**Request**
Across all entries below, how many lines include "культуры"? Answer with the number alone.

**Records for this task**

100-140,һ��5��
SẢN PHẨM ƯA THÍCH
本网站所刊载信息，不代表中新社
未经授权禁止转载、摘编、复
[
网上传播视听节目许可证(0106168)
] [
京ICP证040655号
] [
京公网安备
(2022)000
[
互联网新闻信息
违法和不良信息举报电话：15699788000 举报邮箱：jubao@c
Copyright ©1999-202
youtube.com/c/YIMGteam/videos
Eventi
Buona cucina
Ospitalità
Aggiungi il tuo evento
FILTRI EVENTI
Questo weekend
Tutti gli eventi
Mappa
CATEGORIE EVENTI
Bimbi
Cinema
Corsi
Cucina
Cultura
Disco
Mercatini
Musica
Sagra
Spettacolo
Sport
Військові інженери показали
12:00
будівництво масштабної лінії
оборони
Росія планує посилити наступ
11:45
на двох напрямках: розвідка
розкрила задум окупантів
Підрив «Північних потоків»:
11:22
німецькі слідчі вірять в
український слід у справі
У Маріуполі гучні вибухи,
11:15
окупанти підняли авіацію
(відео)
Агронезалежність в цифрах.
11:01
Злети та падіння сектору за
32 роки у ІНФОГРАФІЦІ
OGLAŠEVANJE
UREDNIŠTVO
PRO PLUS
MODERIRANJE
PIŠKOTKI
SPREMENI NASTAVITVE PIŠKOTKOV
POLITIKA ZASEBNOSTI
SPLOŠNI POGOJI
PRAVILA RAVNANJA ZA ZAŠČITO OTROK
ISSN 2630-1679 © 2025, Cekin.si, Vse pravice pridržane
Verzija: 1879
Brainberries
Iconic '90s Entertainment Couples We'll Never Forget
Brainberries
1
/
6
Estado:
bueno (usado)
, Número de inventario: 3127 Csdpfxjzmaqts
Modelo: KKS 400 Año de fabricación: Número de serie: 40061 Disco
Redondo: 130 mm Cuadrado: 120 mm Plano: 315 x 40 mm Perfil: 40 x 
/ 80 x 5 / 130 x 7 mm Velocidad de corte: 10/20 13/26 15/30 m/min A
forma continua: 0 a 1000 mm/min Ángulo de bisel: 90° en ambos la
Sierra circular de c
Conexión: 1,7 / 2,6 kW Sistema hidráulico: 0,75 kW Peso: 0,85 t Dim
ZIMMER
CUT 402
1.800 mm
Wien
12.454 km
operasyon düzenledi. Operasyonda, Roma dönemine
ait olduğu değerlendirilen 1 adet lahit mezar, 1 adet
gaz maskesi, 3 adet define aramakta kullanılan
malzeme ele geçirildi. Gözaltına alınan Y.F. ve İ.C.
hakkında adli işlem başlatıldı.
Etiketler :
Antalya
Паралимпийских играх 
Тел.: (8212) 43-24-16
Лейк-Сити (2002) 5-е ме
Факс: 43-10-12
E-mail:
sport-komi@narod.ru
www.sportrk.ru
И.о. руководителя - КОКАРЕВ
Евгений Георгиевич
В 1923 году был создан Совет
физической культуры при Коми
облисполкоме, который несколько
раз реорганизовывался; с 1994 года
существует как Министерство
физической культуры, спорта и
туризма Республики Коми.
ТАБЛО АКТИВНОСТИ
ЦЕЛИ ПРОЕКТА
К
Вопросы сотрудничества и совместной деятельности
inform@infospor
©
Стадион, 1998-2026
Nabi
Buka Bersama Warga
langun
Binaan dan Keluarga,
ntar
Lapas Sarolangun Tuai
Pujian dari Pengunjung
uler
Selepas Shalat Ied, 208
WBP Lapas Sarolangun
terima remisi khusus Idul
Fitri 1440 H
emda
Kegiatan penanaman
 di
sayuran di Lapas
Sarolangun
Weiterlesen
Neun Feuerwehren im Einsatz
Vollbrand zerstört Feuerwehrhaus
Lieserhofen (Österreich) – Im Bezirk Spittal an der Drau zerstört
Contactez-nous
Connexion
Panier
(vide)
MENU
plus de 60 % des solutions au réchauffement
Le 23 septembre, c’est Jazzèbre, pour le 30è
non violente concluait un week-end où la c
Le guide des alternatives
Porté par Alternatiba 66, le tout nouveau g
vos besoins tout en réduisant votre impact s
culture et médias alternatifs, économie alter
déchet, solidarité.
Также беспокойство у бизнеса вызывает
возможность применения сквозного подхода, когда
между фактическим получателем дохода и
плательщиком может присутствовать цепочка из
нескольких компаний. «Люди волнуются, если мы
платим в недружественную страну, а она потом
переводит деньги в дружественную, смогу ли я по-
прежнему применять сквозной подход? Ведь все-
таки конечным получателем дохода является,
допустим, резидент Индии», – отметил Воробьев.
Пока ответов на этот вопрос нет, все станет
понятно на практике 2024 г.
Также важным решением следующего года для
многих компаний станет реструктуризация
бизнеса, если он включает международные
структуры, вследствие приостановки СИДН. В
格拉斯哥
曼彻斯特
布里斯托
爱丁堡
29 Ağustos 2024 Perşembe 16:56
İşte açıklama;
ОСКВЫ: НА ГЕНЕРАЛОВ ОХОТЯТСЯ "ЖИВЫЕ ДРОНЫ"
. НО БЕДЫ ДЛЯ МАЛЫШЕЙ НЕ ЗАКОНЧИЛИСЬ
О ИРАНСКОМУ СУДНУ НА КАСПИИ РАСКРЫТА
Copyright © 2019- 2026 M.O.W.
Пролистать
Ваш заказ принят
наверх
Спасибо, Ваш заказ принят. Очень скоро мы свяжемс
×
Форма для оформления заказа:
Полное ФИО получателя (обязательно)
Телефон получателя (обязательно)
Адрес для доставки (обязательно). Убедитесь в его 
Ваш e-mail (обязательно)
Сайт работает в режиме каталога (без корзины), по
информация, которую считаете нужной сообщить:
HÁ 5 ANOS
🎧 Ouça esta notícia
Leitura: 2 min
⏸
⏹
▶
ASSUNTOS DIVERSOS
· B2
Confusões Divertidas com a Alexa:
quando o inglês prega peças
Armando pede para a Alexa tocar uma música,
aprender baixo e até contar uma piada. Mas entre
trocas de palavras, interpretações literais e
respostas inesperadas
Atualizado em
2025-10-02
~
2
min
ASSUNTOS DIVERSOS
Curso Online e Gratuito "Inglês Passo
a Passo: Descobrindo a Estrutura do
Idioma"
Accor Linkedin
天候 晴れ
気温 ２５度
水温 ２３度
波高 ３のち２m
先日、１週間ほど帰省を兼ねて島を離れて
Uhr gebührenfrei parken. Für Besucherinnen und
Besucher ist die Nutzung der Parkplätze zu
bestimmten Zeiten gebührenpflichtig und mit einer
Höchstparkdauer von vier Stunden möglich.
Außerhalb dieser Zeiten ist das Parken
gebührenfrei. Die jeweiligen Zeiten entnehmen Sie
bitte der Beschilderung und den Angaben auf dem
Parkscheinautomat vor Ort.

**Solution to this problem**
2